▶ EXERCISE REQUIREMENTS: Would you restate the entries below word for word, starting at the first line and ending with the one that has "DPW Manager – Request to Purchase"?

Dataset entries:

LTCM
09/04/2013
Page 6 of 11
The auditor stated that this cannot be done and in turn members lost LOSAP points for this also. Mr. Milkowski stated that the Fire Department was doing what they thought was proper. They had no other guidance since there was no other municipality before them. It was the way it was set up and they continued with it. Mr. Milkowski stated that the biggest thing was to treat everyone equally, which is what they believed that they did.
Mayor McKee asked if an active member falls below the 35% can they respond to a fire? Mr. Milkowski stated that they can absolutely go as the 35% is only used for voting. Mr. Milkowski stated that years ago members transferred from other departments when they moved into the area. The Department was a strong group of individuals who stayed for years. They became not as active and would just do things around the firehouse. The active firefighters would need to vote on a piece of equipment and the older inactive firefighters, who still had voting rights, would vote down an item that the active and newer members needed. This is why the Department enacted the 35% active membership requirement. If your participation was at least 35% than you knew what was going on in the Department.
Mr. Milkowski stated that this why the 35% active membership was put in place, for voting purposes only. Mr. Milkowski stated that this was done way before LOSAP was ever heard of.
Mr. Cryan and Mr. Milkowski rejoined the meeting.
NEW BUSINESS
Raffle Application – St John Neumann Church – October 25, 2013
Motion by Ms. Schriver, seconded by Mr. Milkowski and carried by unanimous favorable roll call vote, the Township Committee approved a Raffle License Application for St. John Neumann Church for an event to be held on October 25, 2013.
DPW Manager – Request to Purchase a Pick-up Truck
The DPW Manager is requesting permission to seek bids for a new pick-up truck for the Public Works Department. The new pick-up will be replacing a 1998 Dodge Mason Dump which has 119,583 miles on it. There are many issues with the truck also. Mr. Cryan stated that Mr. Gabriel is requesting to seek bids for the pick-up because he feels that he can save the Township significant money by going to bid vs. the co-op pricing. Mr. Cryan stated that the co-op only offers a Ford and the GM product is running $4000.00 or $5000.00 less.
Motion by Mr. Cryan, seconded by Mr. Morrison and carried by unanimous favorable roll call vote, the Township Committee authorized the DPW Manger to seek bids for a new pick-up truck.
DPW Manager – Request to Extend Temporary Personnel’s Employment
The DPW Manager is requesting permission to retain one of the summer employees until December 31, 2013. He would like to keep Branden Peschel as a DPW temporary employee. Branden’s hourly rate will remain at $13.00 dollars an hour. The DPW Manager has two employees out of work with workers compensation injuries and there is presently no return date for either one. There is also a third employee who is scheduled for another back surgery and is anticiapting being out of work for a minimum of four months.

▶ RESPONSE:
LTCM
09/04/2013
Page 6 of 11
The auditor stated that this cannot be done and in turn members lost LOSAP points for this also. Mr. Milkowski stated that the Fire Department was doing what they thought was proper. They had no other guidance since there was no other municipality before them. It was the way it was set up and they continued with it. Mr. Milkowski stated that the biggest thing was to treat everyone equally, which is what they believed that they did.
Mayor McKee asked if an active member falls below the 35% can they respond to a fire? Mr. Milkowski stated that they can absolutely go as the 35% is only used for voting. Mr. Milkowski stated that years ago members transferred from other departments when they moved into the area. The Department was a strong group of individuals who stayed for years. They became not as active and would just do things around the firehouse. The active firefighters would need to vote on a piece of equipment and the older inactive firefighters, who still had voting rights, would vote down an item that the active and newer members needed. This is why the Department enacted the 35% active membership requirement. If your participation was at least 35% than you knew what was going on in the Department.
Mr. Milkowski stated that this why the 35% active membership was put in place, for voting purposes only. Mr. Milkowski stated that this was done way before LOSAP was ever heard of.
Mr. Cryan and Mr. Milkowski rejoined the meeting.
NEW BUSINESS
Raffle Application – St John Neumann Church – October 25, 2013
Motion by Ms. Schriver, seconded by Mr. Milkowski and carried by unanimous favorable roll call vote, the Township Committee approved a Raffle License Application for St. John Neumann Church for an event to be held on October 25, 2013.
DPW Manager – Request to Purchase a Pick-up Truck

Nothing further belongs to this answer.